WSM4904 was the only strain tested that was ineffective at fixing N2 with C. arietinum, while the genetically similar WSM4906 was an effective microsymbiont. Both strains were isolated from separate nodules from the same plant and yielded similar nodule morphology on C. arietinum. The ICEMcSym1192 in both strains were almost identical in sequence with only one unique mutation of a single base pair deletion within a putative integrase gene. While it would render this gene inactive, it is unlikely to be the cause of the poor symbiotic performance of WSM4904. The genetic cause of this difference in effectiveness is most likely due to sequence divergence in the WSM4904 and WSM4906 chromosomes, or in the approximately 300-kb non-sym ICE detected in each chromosome. Indeed, ICEMsp.WSM4904 and ICEMsp.WSM4906 differ in size by almost 16-kb, and phylogenetically were more closely related to the symbiotic ICE clade than the ICE clade of non-symbiotic strains. In their analysis of 38 Mesorhizobium genomes, Colombi et al. (2021) detected 56 ICEs, comprising 34 symbiotic ICEs (i.e. they encoded sym genes) and 22 non-symbiotic ICEs (i.e. they lacked symbiosis genes). While most genomes harboured a single symbiotic or non-symbiotic ICE, some harboured multiple ICEs, including three strains (M. ciceri WSM1497, M. loti NZP2042 and M. loti TONO) with both a symbiotic and non-symbiotic ICE. ICEs are therefore reasonably abundant in the genomes of Mesorhizobium, and the co-existence of multiple ICEs in the same genome likely provides an opportunity for homologous recombination between these elements (Ramsay et al. 2023). However, whether cross-talk between expression of symbiotic and non-symbiotic ICE genes has any impact on N2 fixation, is a question that requires further investigation, and these two strains could prove useful in identifying these genetic determinants.

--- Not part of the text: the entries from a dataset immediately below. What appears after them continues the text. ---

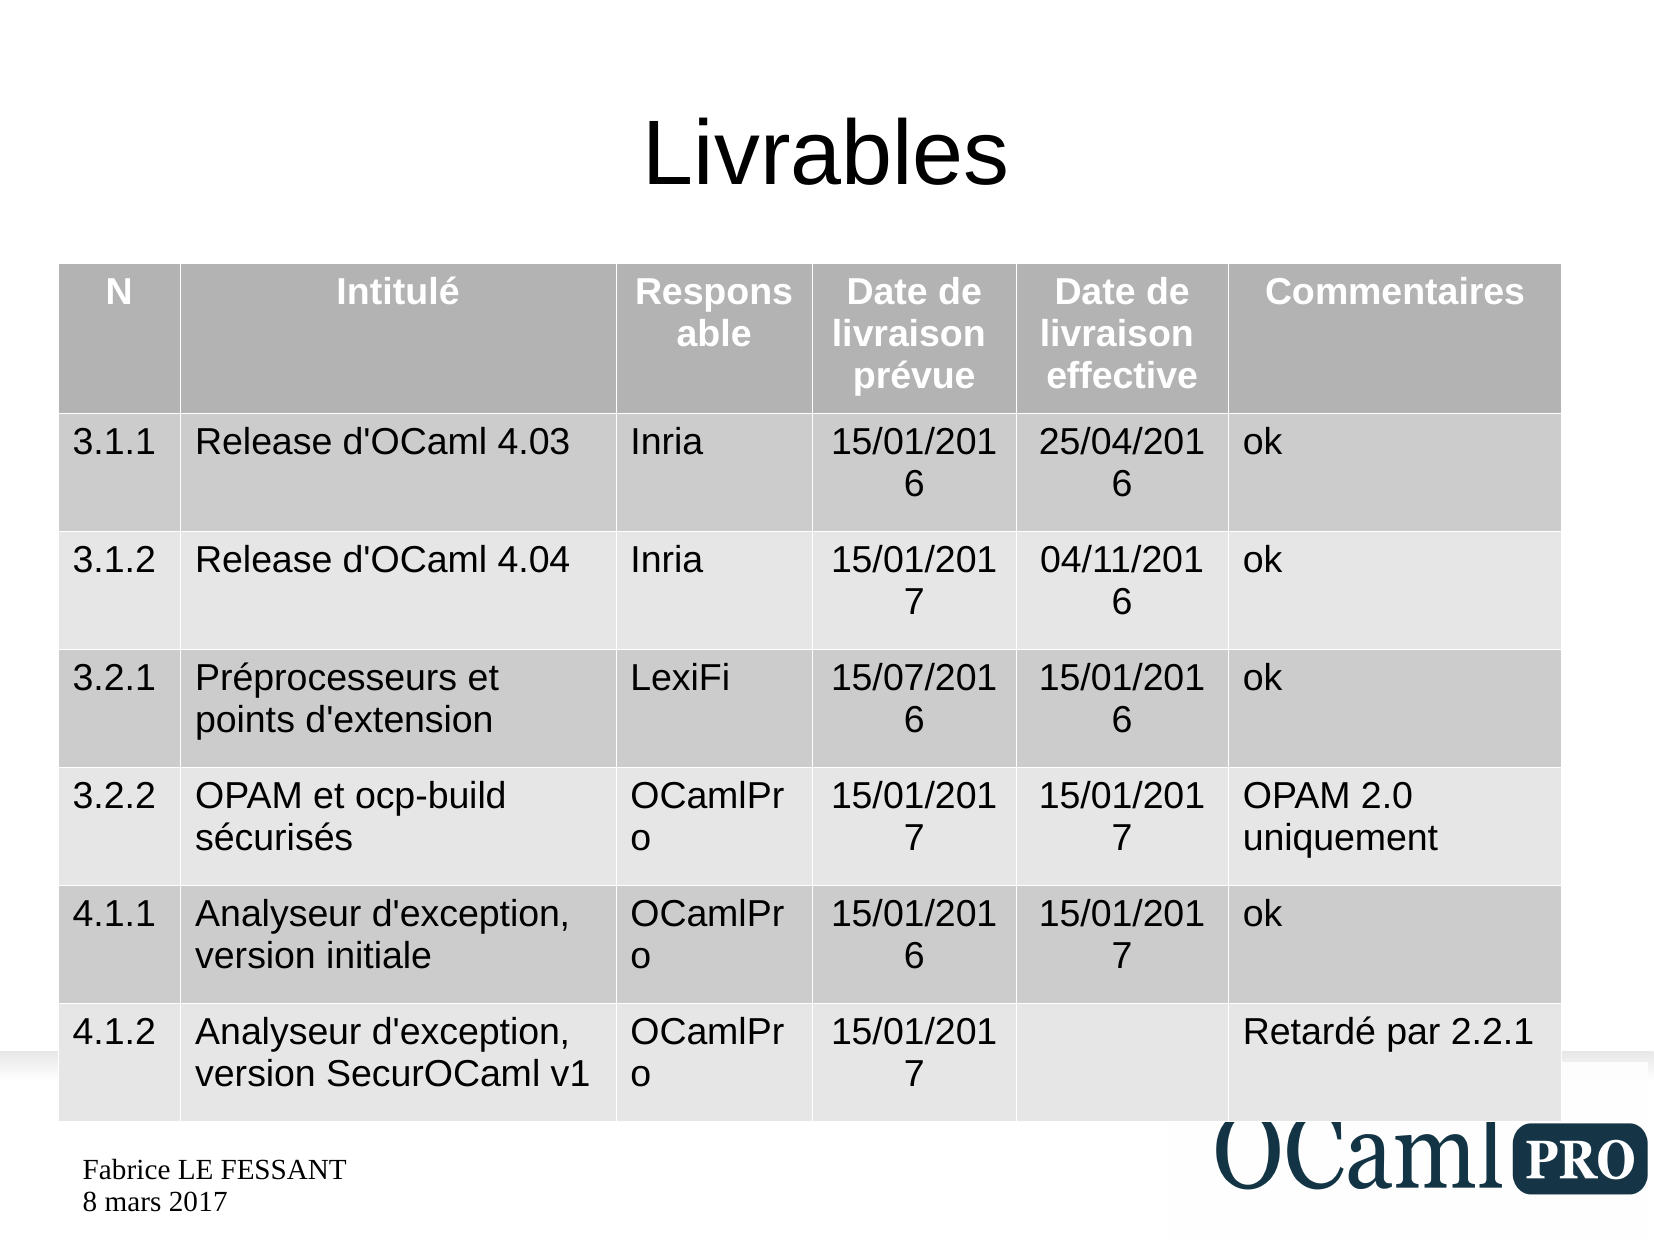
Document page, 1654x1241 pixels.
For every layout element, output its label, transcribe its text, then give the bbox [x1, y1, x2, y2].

table_cell ok [1229, 650, 1561, 767]
table_header Responsable [617, 264, 812, 413]
table_cell 15/01/2017 [813, 532, 1016, 649]
table_cell 4.1.1 [59, 886, 180, 1003]
table_cell 15/01/2017 [813, 1004, 1016, 1121]
table_cell 3.2.2 [59, 768, 180, 885]
table_header N [59, 264, 180, 413]
table_cell 3.1.1 [59, 414, 180, 531]
table_cell ok [1229, 532, 1561, 649]
table_cell 15/01/2016 [813, 414, 1016, 531]
table_cell OPAM et ocp-build sécurisés [181, 768, 616, 885]
table_header Commentaires [1229, 264, 1561, 413]
table_cell 15/01/2017 [1017, 886, 1228, 1003]
table_cell 3.2.1 [59, 650, 180, 767]
table_cell 15/01/2017 [813, 768, 1016, 885]
table_cell LexiFi [617, 650, 812, 767]
table_cell 15/01/2016 [1017, 650, 1228, 767]
picture [1169, 1062, 1648, 1240]
table_cell 15/01/2017 [1017, 768, 1228, 885]
table_cell Release d'OCaml 4.03 [181, 414, 616, 531]
table_cell OCamlPro [617, 886, 812, 1003]
table_cell 4.1.2 [59, 1004, 180, 1121]
table_cell 04/11/2016 [1017, 532, 1228, 649]
table_cell Inria [617, 414, 812, 531]
table_cell OCamlPro [617, 768, 812, 885]
table_header Intitulé [181, 264, 616, 413]
title Livrables [82, 49, 1571, 257]
table_cell [1017, 1004, 1228, 1121]
table_cell OCamlPro [617, 1004, 812, 1121]
table_cell 15/01/2016 [813, 886, 1016, 1003]
table_cell Release d'OCaml 4.04 [181, 532, 616, 649]
table_cell 3.1.2 [59, 532, 180, 649]
table_cell 25/04/2016 [1017, 414, 1228, 531]
table_cell Inria [617, 532, 812, 649]
table_cell OPAM 2.0 uniquement [1229, 768, 1561, 885]
table_cell Analyseur d'exception, version SecurOCaml v1 [181, 1004, 616, 1121]
table_cell Préprocesseurs et points d'extension [181, 650, 616, 767]
table_cell ok [1229, 886, 1561, 1003]
table_header Date de livraison effective [1017, 264, 1228, 413]
table_cell ok [1229, 414, 1561, 531]
table_header Date de livraison prévue [813, 264, 1016, 413]
table_cell 15/07/2016 [813, 650, 1016, 767]
table_cell Retardé par 2.2.1 [1229, 1004, 1561, 1121]
table_cell Analyseur d'exception, version initiale [181, 886, 616, 1003]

Since cultivation of C. arietinum began in the ORIA in 1985, M. ciceri CC1192 has been the sole inoculant strain. It is evident that the CC1192 symbiosis ICE (ICEMcSym1192) has transferred to a wide diversity of Mesorhizobium spp. that are presumably present in the soils of the ORIA. These evolved strains are dispersed across the cultivated areas and are competitive with CC1192 for nodulation of C. arietinum. The plant with nodules containing the only ineffective strain (WSM4904) found in this survey, was also carrying an effective strain (WSM4906) in a separate nodule. It is unknown whether N2 fixation for this plant was impacted by the presence of the ineffective strain. While individual strains may be ineffective, the likely impact on symbiotic N2 fixation would depend on their distribution and abundance in the rhizosphere, persistence in the soil between cropping seasons and competitive ability for nodulation. Based on the suite of strains isolated, C. arietinum cultivation is not constrained by N2 fixation when nodulated by these diverse and evolved strains. These strains are likely highly adapted to the local conditions in the ORIA, providing them with an advantage over the introduced inoculant strain CC1192.